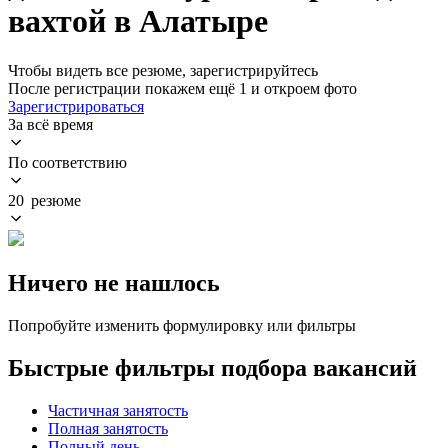
вахтой в Алатыре
Чтобы видеть все резюме, зарегистрируйтесь
После регистрации покажем ещё 1 и откроем фото
Зарегистрироваться
За всё время
По соответствию
20 резюме
Ничего не нашлось
Попробуйте изменить формулировку или фильтры
Быстрые фильтры подбора вакансий
Частичная занятость
Полная занятость
Полный день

--

_Task brief_:
Word for word, reproduce the material above and omit each image.

_The answer_:
вахтой в Алатыре
Чтобы видеть все резюме, зарегистрируйтесь
После регистрации покажем ещё 1 и откроем фото
Зарегистрироваться
За всё время
По соответствию
20 резюме
Ничего не нашлось
Попробуйте изменить формулировку или фильтры
Быстрые фильтры подбора вакансий
Частичная занятость
Полная занятость
Полный день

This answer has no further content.